Article Text
Abstract
Background Adoptive cell transfer with genetically engineered T cells holds great promise for treating solid tumors. To date, clinical investigations of TCR-engineered T cell therapies (TCR-T) have targeted one antigen at a time and have produced response rates ranging from 30-50%. Unfortunately, complete responses have been rare, and responses are often short-lived. One possible reason why patients rapidly relapse is that their tumors exhibit substantial heterogeneity of antigen expression: not every cancer cell within a tumor expresses the target of a mono TCR therapy and, even when they do, the target is expressed at variable levels among the individual tumor cells. This suggests that TCR-T targeting one antigen could allow the cells lacking the treated antigen to escape and drive relapse.
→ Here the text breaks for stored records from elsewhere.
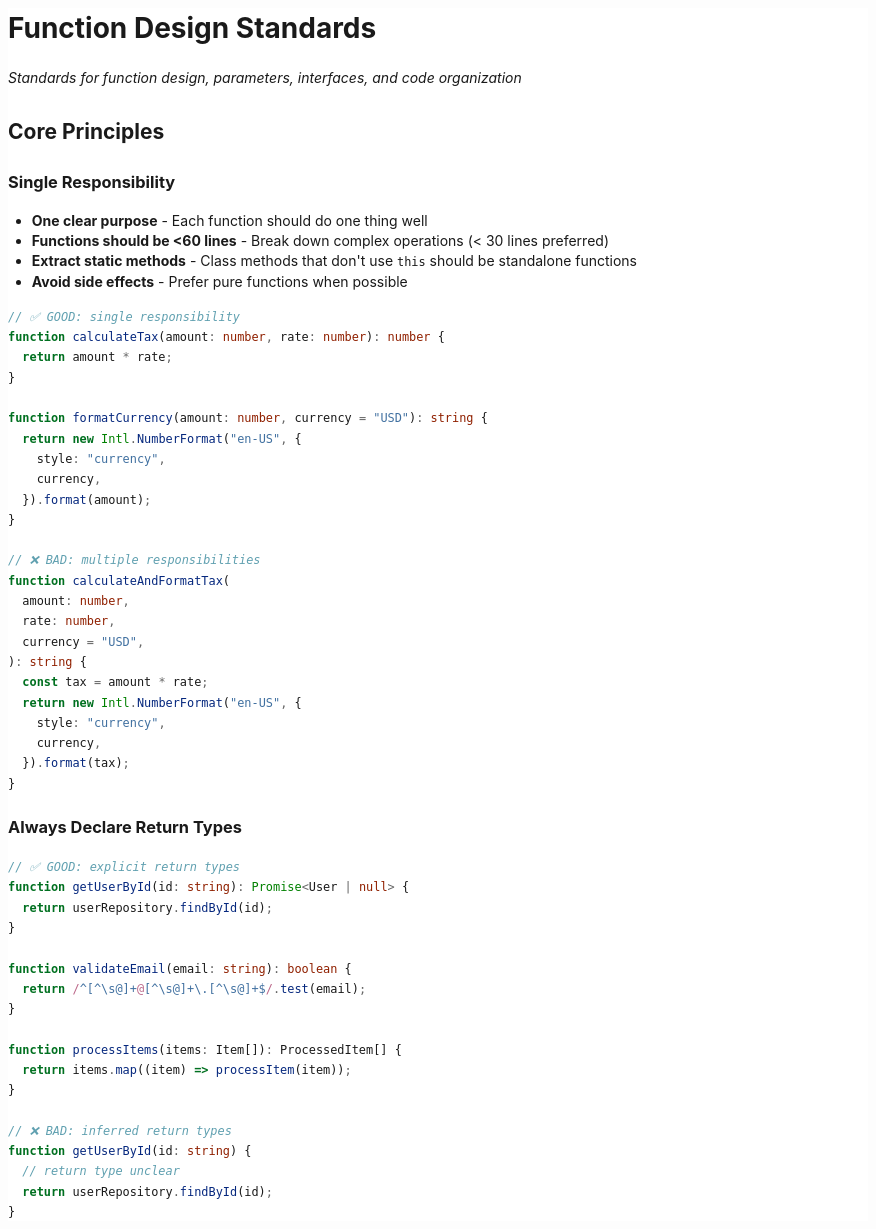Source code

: # Function Design Standards

_Standards for function design, parameters, interfaces, and code organization_

## Core Principles

### Single Responsibility

- **One clear purpose** - Each function should do one thing well
- **Functions should be <60 lines** - Break down complex operations (< 30 lines preferred)
- **Extract static methods** - Class methods that don't use `this` should be standalone functions
- **Avoid side effects** - Prefer pure functions when possible

```typescript
// ✅ GOOD: single responsibility
function calculateTax(amount: number, rate: number): number {
  return amount * rate;
}

function formatCurrency(amount: number, currency = "USD"): string {
  return new Intl.NumberFormat("en-US", {
    style: "currency",
    currency,
  }).format(amount);
}

// ❌ BAD: multiple responsibilities
function calculateAndFormatTax(
  amount: number,
  rate: number,
  currency = "USD",
): string {
  const tax = amount * rate;
  return new Intl.NumberFormat("en-US", {
    style: "currency",
    currency,
  }).format(tax);
}
```

### Always Declare Return Types

```typescript
// ✅ GOOD: explicit return types
function getUserById(id: string): Promise<User | null> {
  return userRepository.findById(id);
}

function validateEmail(email: string): boolean {
  return /^[^\s@]+@[^\s@]+\.[^\s@]+$/.test(email);
}

function processItems(items: Item[]): ProcessedItem[] {
  return items.map((item) => processItem(item));
}

// ❌ BAD: inferred return types
function getUserById(id: string) {
  // return type unclear
  return userRepository.findById(id);
}
```
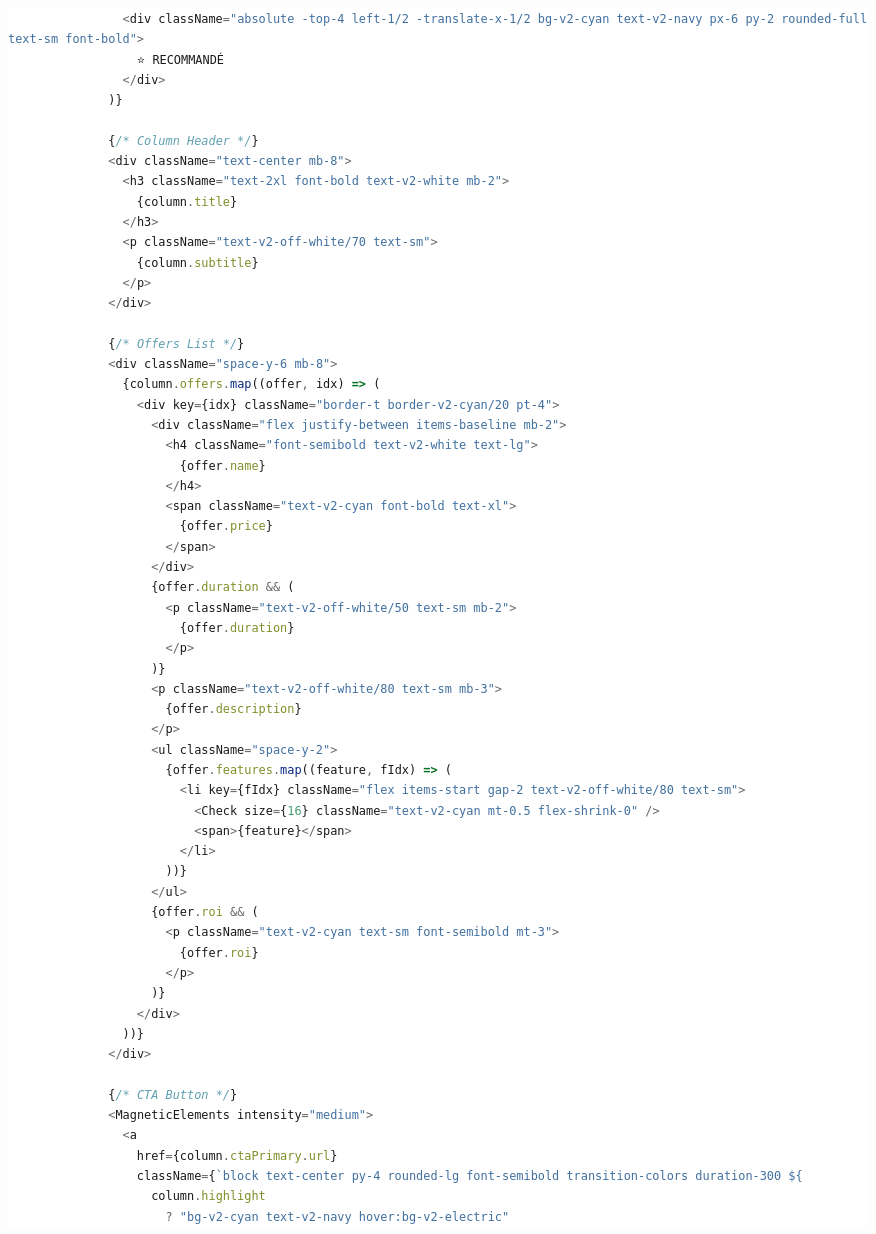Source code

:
```typescript
                <div className="absolute -top-4 left-1/2 -translate-x-1/2 bg-v2-cyan text-v2-navy px-6 py-2 rounded-full text-sm font-bold">
                  ⭐ RECOMMANDÉ
                </div>
              )}

              {/* Column Header */}
              <div className="text-center mb-8">
                <h3 className="text-2xl font-bold text-v2-white mb-2">
                  {column.title}
                </h3>
                <p className="text-v2-off-white/70 text-sm">
                  {column.subtitle}
                </p>
              </div>

              {/* Offers List */}
              <div className="space-y-6 mb-8">
                {column.offers.map((offer, idx) => (
                  <div key={idx} className="border-t border-v2-cyan/20 pt-4">
                    <div className="flex justify-between items-baseline mb-2">
                      <h4 className="font-semibold text-v2-white text-lg">
                        {offer.name}
                      </h4>
                      <span className="text-v2-cyan font-bold text-xl">
                        {offer.price}
                      </span>
                    </div>
                    {offer.duration && (
                      <p className="text-v2-off-white/50 text-sm mb-2">
                        {offer.duration}
                      </p>
                    )}
                    <p className="text-v2-off-white/80 text-sm mb-3">
                      {offer.description}
                    </p>
                    <ul className="space-y-2">
                      {offer.features.map((feature, fIdx) => (
                        <li key={fIdx} className="flex items-start gap-2 text-v2-off-white/80 text-sm">
                          <Check size={16} className="text-v2-cyan mt-0.5 flex-shrink-0" />
                          <span>{feature}</span>
                        </li>
                      ))}
                    </ul>
                    {offer.roi && (
                      <p className="text-v2-cyan text-sm font-semibold mt-3">
                        {offer.roi}
                      </p>
                    )}
                  </div>
                ))}
              </div>

              {/* CTA Button */}
              <MagneticElements intensity="medium">
                <a
                  href={column.ctaPrimary.url}
                  className={`block text-center py-4 rounded-lg font-semibold transition-colors duration-300 ${
                    column.highlight
                      ? "bg-v2-cyan text-v2-navy hover:bg-v2-electric"
```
Methods To address antigen heterogeneity, we are developing multiplexed TCR-T cell therapy in which a patient is treated with multiple TCR-T cell products, chosen from a collection of pre-vetted TCRs matched to the patient’s tumor antigens and HLA type. As proof-of-concept, we selected two different cancer/testis antigens targeted by two different TCRs. One of these antigens, MAGEA1, was identified as the target of expanded tumor infiltrating T-cells from a head & neck cancer patient using TScan’s screening technology.1 The other one, PRAME, is highly expressed in a variety of cancers. Using our ReceptorScan platform, we developed two high affinity TCRs that recognize HLA-A*02:01-restricted epitopes from MAGEA1 and PRAME, and assessed the benefits of combining these two TCR-T cell products using a variety of pre-clinical models.
Results Individually, both TCRs show strong cytotoxic activity in vitro when co-cultured with HLA-matched cancer cell lines expressing endogenous MAGEA1 and PRAME. Additionally, in xenograft mouse models, each TCR was able to control the growth of tumors expressing their cognate antigens. To test whether the two TCRs exhibit additive or synergistic activity, we developed two different tumor models. In one model, we used a cancer cell line that expresses both MAGEA1 and PRAME. In the other model, a mixture of two different cell lines expressing either MAGEA1 or PRAME were grown as xenograft tumors in mice. Notably, when treated with multiplexed MAGEA1/PRAME TCR-T, the mice achieved longer lasting tumor control compared to TCR-T targeting a single antigen.
Conclusions These findings support the hypothesis that multiplexed TCR-T mimics the natural oligoclonal T-cell response to cancer and has the potential to overcome antigen heterogeneity, which may contribute to the observed lack of durability in monotherapy TCR-T clinical trials.